## WORK INSTRUCTION:
The lines below starting at the line containing "2.125000 2.635000 ;" and ending at the line containing "RECT 1.065000 -0.085000" are to be repeated exactly, with both ends kept and nothing else added.

## Hardware design source data:

━━━━━━━━━━

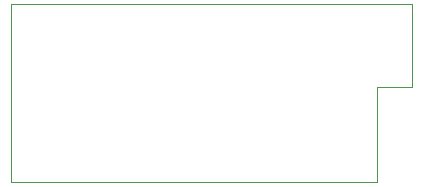
<source format=gbr>
G04 (created by PCBNEW (2013-07-07 BZR 4022)-stable) date 3/16/2015 2:43:43 PM*
%MOIN*%
G04 Gerber Fmt 3.4, Leading zero omitted, Abs format*
%FSLAX34Y34*%
G01*
G70*
G90*
G04 APERTURE LIST*
%ADD10C,0.00590551*%
%ADD11C,0.00393701*%
G04 APERTURE END LIST*
G54D10*
G54D11*
X104688Y-55444D02*
X116893Y-55444D01*
X104688Y-49527D02*
X104688Y-55444D01*
X116893Y-52283D02*
X116893Y-55444D01*
X118074Y-52283D02*
X116893Y-52283D01*
X118074Y-52283D02*
X118074Y-49527D01*
X104688Y-49527D02*
X118074Y-49527D01*
M02*

</source>
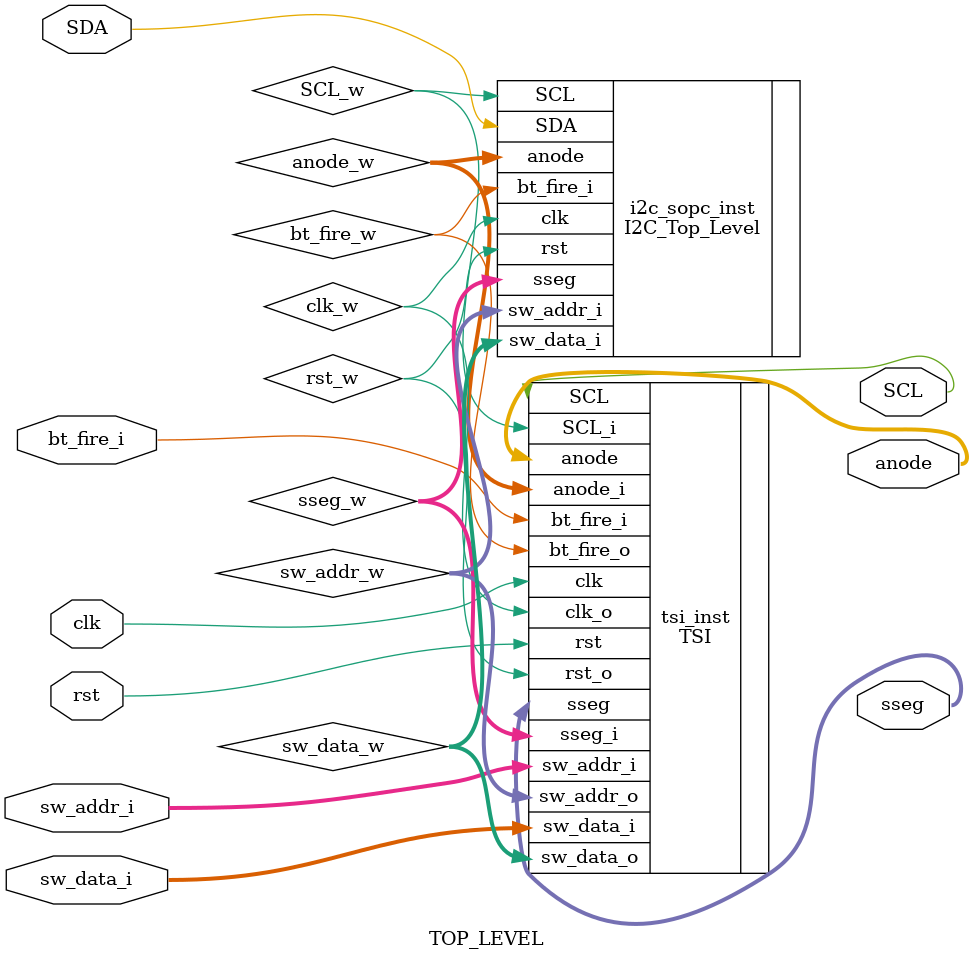
<source format=v>
`timescale 1ns / 1ps
module TOP_LEVEL(
    input  wire       clk,          // ON-BOARD clock
    input  wire       rst,          // BUTTON UP for reset signal
    input  wire       bt_fire_i,    // BUTTON DOWN for fire i2c transmission
    input  wire [6:0] sw_addr_i,    // SWITCHES[15:9]
    input  wire [7:0] sw_data_i,    // SWITCHES[ 7:0]
    
    inout  wire       SDA,          // Bidirectional on JA2
    output wire       SCL,          // Output on JA1
    output wire [7:0] anode,        // Seven Segment Anodes
    output wire [6:0] sseg          // Seven Segment display
);

    wire       clk_w;
    wire       rst_w;
    wire       bt_fire_w;
    wire [6:0] sw_addr_w;
    wire [7:0] sw_data_w;
    wire [7:0] anode_w;
    wire [6:0] sseg_w;
    wire       SCL_w;

    // I2C Instantiate
    I2C_Top_Level i2c_sopc_inst (
    .clk(clk_w),           // clock from TSI
    .rst(rst_w),           // clock from TSI
    .SCL(SCL_w),           // SCL to TSI
    .SDA(SDA),             // SDA to/from JA2
    .bt_fire_i(bt_fire_w), // fire input from TSI
    .sw_addr_i(sw_addr_w), // address input from TSI
    .sw_data_i(sw_data_w), // data input from TSI
    .anode(anode_w),       // anode output to TSI
    .sseg(sseg_w)          // sseg output to TSI
    );
    
    // TSI Instantiate
    TSI tsi_inst (
    .clk(clk),              // GLOBAL CLOCK
    .rst(rst),              // GLOBAL RESET
    .bt_fire_i(bt_fire_i),  // ON-BOARD BUTTON DOWN
    .sw_addr_i(sw_addr_i),  // ON-BOARD SWITCH[15:9]
    .sw_data_i(sw_data_i),  // ON-BOARD SWITCH[ 7:0] 
    
    .clk_o(clk_w),          // Clock from TSI to SOPC
    .rst_o(rst_w),          // Reset from TSI to SOPC
    .bt_fire_o(bt_fire_w),  // Fire from TSI to SOPC
    .sw_addr_o(sw_addr_w),  // Address from TSI to SOPC
    .sw_data_o(sw_data_w),  // Data from TSI to SOPC
    
    .SCL    (SCL),          // SCL from TSI to OUTSIDE
    .anode  (anode),        // anode from TSI to OUTSIDE
    .sseg   (sseg),         // sseg from TSI to OUTSIDE
    
    .SCL_i  (SCL_w),        // SCL from SOPC to TSI
    .anode_i(anode_w),      // anode from SOPC to TSI
    .sseg_i (sseg_w)        // sseg from SOPC to TSI
    );

endmodule

</source>
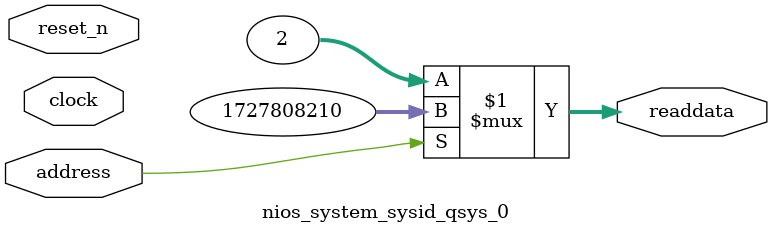
<source format=v>



// synthesis translate_off
`timescale 1ns / 1ps
// synthesis translate_on

// turn off superfluous verilog processor warnings 
// altera message_level Level1 
// altera message_off 10034 10035 10036 10037 10230 10240 10030 

module nios_system_sysid_qsys_0 (
               // inputs:
                address,
                clock,
                reset_n,

               // outputs:
                readdata
             )
;

  output  [ 31: 0] readdata;
  input            address;
  input            clock;
  input            reset_n;

  wire    [ 31: 0] readdata;
  //control_slave, which is an e_avalon_slave
  assign readdata = address ? 1727808210 : 2;

endmodule



</source>
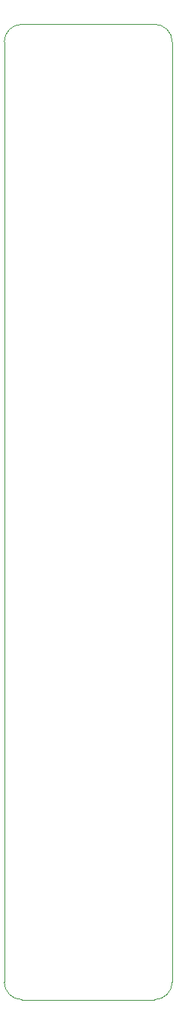
<source format=gbr>
%FSLAX34Y34*%
%MOMM*%
%LNOUTLINE*%
G71*
G01*
%ADD10C, 0.00*%
%LPD*%
G54D10*
G75*
G01X-75000Y1020000D02*
G03X-95000Y1000000I0J-20000D01*
G01*
G54D10*
G75*
G01X95000Y1000000D02*
G03X75000Y1020000I-20000J0D01*
G01*
G54D10*
G75*
G01X-95000Y-60000D02*
G03X-75000Y-80000I20000J0D01*
G01*
G54D10*
G75*
G01X75000Y-80000D02*
G03X95000Y-60000I0J20000D01*
G01*
G54D10*
X-75000Y-80000D02*
X75000Y-80000D01*
G54D10*
X95000Y-60000D02*
X95000Y1000000D01*
G54D10*
X75000Y1020000D02*
X-75000Y1020000D01*
G54D10*
X-95000Y1000000D02*
X-95000Y-60000D01*
M02*

</source>
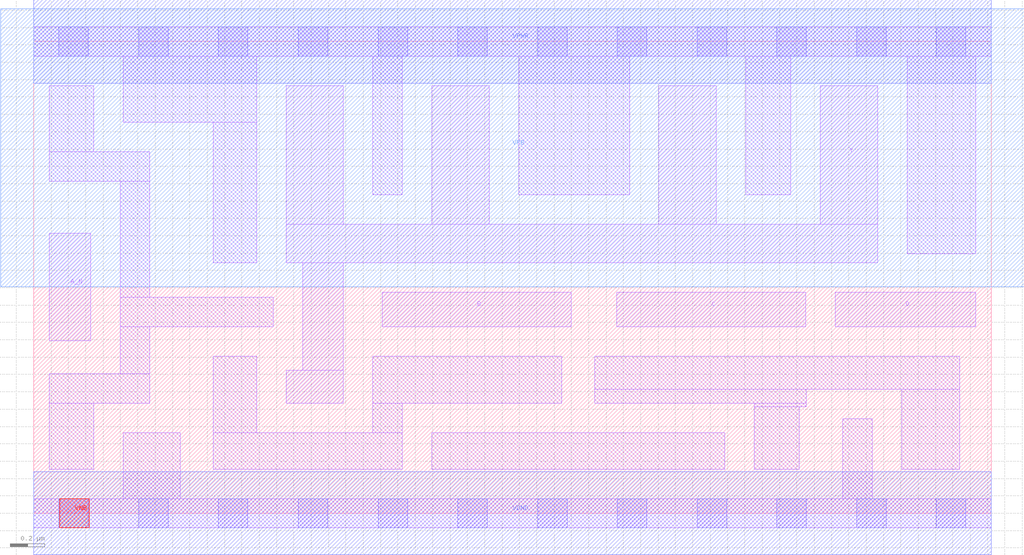
<source format=lef>
# Copyright 2020 The SkyWater PDK Authors
#
# Licensed under the Apache License, Version 2.0 (the "License");
# you may not use this file except in compliance with the License.
# You may obtain a copy of the License at
#
#     https://www.apache.org/licenses/LICENSE-2.0
#
# Unless required by applicable law or agreed to in writing, software
# distributed under the License is distributed on an "AS IS" BASIS,
# WITHOUT WARRANTIES OR CONDITIONS OF ANY KIND, either express or implied.
# See the License for the specific language governing permissions and
# limitations under the License.
#
# SPDX-License-Identifier: Apache-2.0

VERSION 5.7 ;
  NOWIREEXTENSIONATPIN ON ;
  DIVIDERCHAR "/" ;
  BUSBITCHARS "[]" ;
MACRO sky130_fd_sc_hd__nand4b_2
  CLASS CORE ;
  FOREIGN sky130_fd_sc_hd__nand4b_2 ;
  ORIGIN  0.000000  0.000000 ;
  SIZE  5.520000 BY  2.720000 ;
  SYMMETRY X Y R90 ;
  SITE unithd ;
  PIN A_N
    ANTENNAGATEAREA  0.126000 ;
    DIRECTION INPUT ;
    USE SIGNAL ;
    PORT
      LAYER li1 ;
        RECT 0.090000 0.995000 0.330000 1.615000 ;
    END
  END A_N
  PIN B
    ANTENNAGATEAREA  0.495000 ;
    DIRECTION INPUT ;
    USE SIGNAL ;
    PORT
      LAYER li1 ;
        RECT 2.010000 1.075000 3.100000 1.275000 ;
    END
  END B
  PIN C
    ANTENNAGATEAREA  0.495000 ;
    DIRECTION INPUT ;
    USE SIGNAL ;
    PORT
      LAYER li1 ;
        RECT 3.360000 1.075000 4.450000 1.275000 ;
    END
  END C
  PIN D
    ANTENNAGATEAREA  0.495000 ;
    DIRECTION INPUT ;
    USE SIGNAL ;
    PORT
      LAYER li1 ;
        RECT 4.620000 1.075000 5.430000 1.275000 ;
    END
  END D
  PIN Y
    ANTENNADIFFAREA  1.255500 ;
    DIRECTION OUTPUT ;
    USE SIGNAL ;
    PORT
      LAYER li1 ;
        RECT 1.455000 0.635000 1.785000 0.825000 ;
        RECT 1.455000 1.445000 4.865000 1.665000 ;
        RECT 1.455000 1.665000 1.785000 2.465000 ;
        RECT 1.550000 0.825000 1.785000 1.445000 ;
        RECT 2.295000 1.665000 2.625000 2.465000 ;
        RECT 3.605000 1.665000 3.935000 2.465000 ;
        RECT 4.535000 1.665000 4.865000 2.465000 ;
    END
  END Y
  PIN VGND
    DIRECTION INOUT ;
    SHAPE ABUTMENT ;
    USE GROUND ;
    PORT
      LAYER met1 ;
        RECT 0.000000 -0.240000 5.520000 0.240000 ;
    END
  END VGND
  PIN VNB
    DIRECTION INOUT ;
    USE GROUND ;
    PORT
      LAYER pwell ;
        RECT 0.150000 -0.085000 0.320000 0.085000 ;
    END
  END VNB
  PIN VPB
    DIRECTION INOUT ;
    USE POWER ;
    PORT
      LAYER nwell ;
        RECT -0.190000 1.305000 5.710000 2.910000 ;
    END
  END VPB
  PIN VPWR
    DIRECTION INOUT ;
    SHAPE ABUTMENT ;
    USE POWER ;
    PORT
      LAYER met1 ;
        RECT 0.000000 2.480000 5.520000 2.960000 ;
    END
  END VPWR
  OBS
    LAYER li1 ;
      RECT 0.000000 -0.085000 5.520000 0.085000 ;
      RECT 0.000000  2.635000 5.520000 2.805000 ;
      RECT 0.090000  0.255000 0.345000 0.635000 ;
      RECT 0.090000  0.635000 0.670000 0.805000 ;
      RECT 0.090000  1.915000 0.670000 2.085000 ;
      RECT 0.090000  2.085000 0.345000 2.465000 ;
      RECT 0.500000  0.805000 0.670000 1.075000 ;
      RECT 0.500000  1.075000 1.380000 1.245000 ;
      RECT 0.500000  1.245000 0.670000 1.915000 ;
      RECT 0.515000  0.085000 0.845000 0.465000 ;
      RECT 0.515000  2.255000 1.285000 2.635000 ;
      RECT 1.035000  0.255000 2.125000 0.465000 ;
      RECT 1.035000  0.465000 1.285000 0.905000 ;
      RECT 1.035000  1.445000 1.285000 2.255000 ;
      RECT 1.955000  0.465000 2.125000 0.635000 ;
      RECT 1.955000  0.635000 3.045000 0.905000 ;
      RECT 1.955000  1.835000 2.125000 2.635000 ;
      RECT 2.295000  0.255000 3.985000 0.465000 ;
      RECT 2.795000  1.835000 3.435000 2.635000 ;
      RECT 3.235000  0.635000 4.455000 0.715000 ;
      RECT 3.235000  0.715000 5.340000 0.905000 ;
      RECT 4.105000  1.835000 4.365000 2.635000 ;
      RECT 4.155000  0.255000 4.415000 0.615000 ;
      RECT 4.155000  0.615000 4.455000 0.635000 ;
      RECT 4.665000  0.085000 4.835000 0.545000 ;
      RECT 5.005000  0.255000 5.340000 0.715000 ;
      RECT 5.035000  1.495000 5.430000 2.635000 ;
    LAYER mcon ;
      RECT 0.145000 -0.085000 0.315000 0.085000 ;
      RECT 0.145000  2.635000 0.315000 2.805000 ;
      RECT 0.605000 -0.085000 0.775000 0.085000 ;
      RECT 0.605000  2.635000 0.775000 2.805000 ;
      RECT 1.065000 -0.085000 1.235000 0.085000 ;
      RECT 1.065000  2.635000 1.235000 2.805000 ;
      RECT 1.525000 -0.085000 1.695000 0.085000 ;
      RECT 1.525000  2.635000 1.695000 2.805000 ;
      RECT 1.985000 -0.085000 2.155000 0.085000 ;
      RECT 1.985000  2.635000 2.155000 2.805000 ;
      RECT 2.445000 -0.085000 2.615000 0.085000 ;
      RECT 2.445000  2.635000 2.615000 2.805000 ;
      RECT 2.905000 -0.085000 3.075000 0.085000 ;
      RECT 2.905000  2.635000 3.075000 2.805000 ;
      RECT 3.365000 -0.085000 3.535000 0.085000 ;
      RECT 3.365000  2.635000 3.535000 2.805000 ;
      RECT 3.825000 -0.085000 3.995000 0.085000 ;
      RECT 3.825000  2.635000 3.995000 2.805000 ;
      RECT 4.285000 -0.085000 4.455000 0.085000 ;
      RECT 4.285000  2.635000 4.455000 2.805000 ;
      RECT 4.745000 -0.085000 4.915000 0.085000 ;
      RECT 4.745000  2.635000 4.915000 2.805000 ;
      RECT 5.205000 -0.085000 5.375000 0.085000 ;
      RECT 5.205000  2.635000 5.375000 2.805000 ;
  END
END sky130_fd_sc_hd__nand4b_2
END LIBRARY

</source>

━━━━━━━━━━

## EXERCISE OUTPUT:
      RECT 1.955000  1.835000 2.125000 2.635000 ;
      RECT 2.295000  0.255000 3.985000 0.465000 ;
      RECT 2.795000  1.835000 3.435000 2.635000 ;
      RECT 3.235000  0.635000 4.455000 0.715000 ;
      RECT 3.235000  0.715000 5.340000 0.905000 ;
      RECT 4.105000  1.835000 4.365000 2.635000 ;
      RECT 4.155000  0.255000 4.415000 0.615000 ;
      RECT 4.155000  0.615000 4.455000 0.635000 ;
      RECT 4.665000  0.085000 4.835000 0.545000 ;
      RECT 5.005000  0.255000 5.340000 0.715000 ;
      RECT 5.035000  1.495000 5.430000 2.635000 ;
    LAYER mcon ;
      RECT 0.145000 -0.085000 0.315000 0.085000 ;
      RECT 0.145000  2.635000 0.315000 2.805000 ;
      RECT 0.605000 -0.085000 0.775000 0.085000 ;
      RECT 0.605000  2.635000 0.775000 2.805000 ;
      RECT 1.065000 -0.085000 1.235000 0.085000 ;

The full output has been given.